Exercise task: In the entries below, identify every line that contains the word "catalogue" and copy each of those lines.

Listed records:

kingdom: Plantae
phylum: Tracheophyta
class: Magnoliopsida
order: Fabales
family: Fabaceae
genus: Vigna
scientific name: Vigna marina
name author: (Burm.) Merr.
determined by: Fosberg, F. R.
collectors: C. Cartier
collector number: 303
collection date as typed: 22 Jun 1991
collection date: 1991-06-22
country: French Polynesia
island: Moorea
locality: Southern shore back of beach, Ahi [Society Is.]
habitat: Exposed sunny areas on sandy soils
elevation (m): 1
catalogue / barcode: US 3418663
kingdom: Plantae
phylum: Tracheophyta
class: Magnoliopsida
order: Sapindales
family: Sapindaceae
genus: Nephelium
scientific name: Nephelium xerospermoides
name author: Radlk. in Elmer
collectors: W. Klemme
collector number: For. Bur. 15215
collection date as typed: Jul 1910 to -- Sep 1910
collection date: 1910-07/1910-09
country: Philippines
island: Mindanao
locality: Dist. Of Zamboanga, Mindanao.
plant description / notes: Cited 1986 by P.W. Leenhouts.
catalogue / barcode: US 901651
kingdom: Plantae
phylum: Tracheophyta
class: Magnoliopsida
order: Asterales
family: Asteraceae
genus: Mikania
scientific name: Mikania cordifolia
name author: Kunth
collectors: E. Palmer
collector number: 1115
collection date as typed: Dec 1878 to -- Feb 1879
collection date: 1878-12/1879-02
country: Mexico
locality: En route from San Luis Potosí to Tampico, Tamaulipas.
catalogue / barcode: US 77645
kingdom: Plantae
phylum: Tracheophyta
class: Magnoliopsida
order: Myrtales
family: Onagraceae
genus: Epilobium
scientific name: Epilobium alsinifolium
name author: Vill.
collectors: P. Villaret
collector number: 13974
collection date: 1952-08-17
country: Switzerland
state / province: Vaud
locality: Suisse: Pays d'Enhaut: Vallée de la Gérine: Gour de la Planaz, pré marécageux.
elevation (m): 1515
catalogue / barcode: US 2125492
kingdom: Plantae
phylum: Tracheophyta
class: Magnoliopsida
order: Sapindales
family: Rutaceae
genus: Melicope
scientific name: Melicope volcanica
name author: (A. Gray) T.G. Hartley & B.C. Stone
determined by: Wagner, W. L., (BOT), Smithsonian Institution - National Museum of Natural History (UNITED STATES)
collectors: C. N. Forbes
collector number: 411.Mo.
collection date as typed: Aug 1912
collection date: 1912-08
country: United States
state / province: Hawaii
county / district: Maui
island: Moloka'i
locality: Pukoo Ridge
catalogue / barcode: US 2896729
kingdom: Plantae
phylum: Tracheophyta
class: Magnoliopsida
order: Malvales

Reply to the exercise:
catalogue / barcode: US 3418663
catalogue / barcode: US 901651
catalogue / barcode: US 77645
catalogue / barcode: US 2125492
catalogue / barcode: US 2896729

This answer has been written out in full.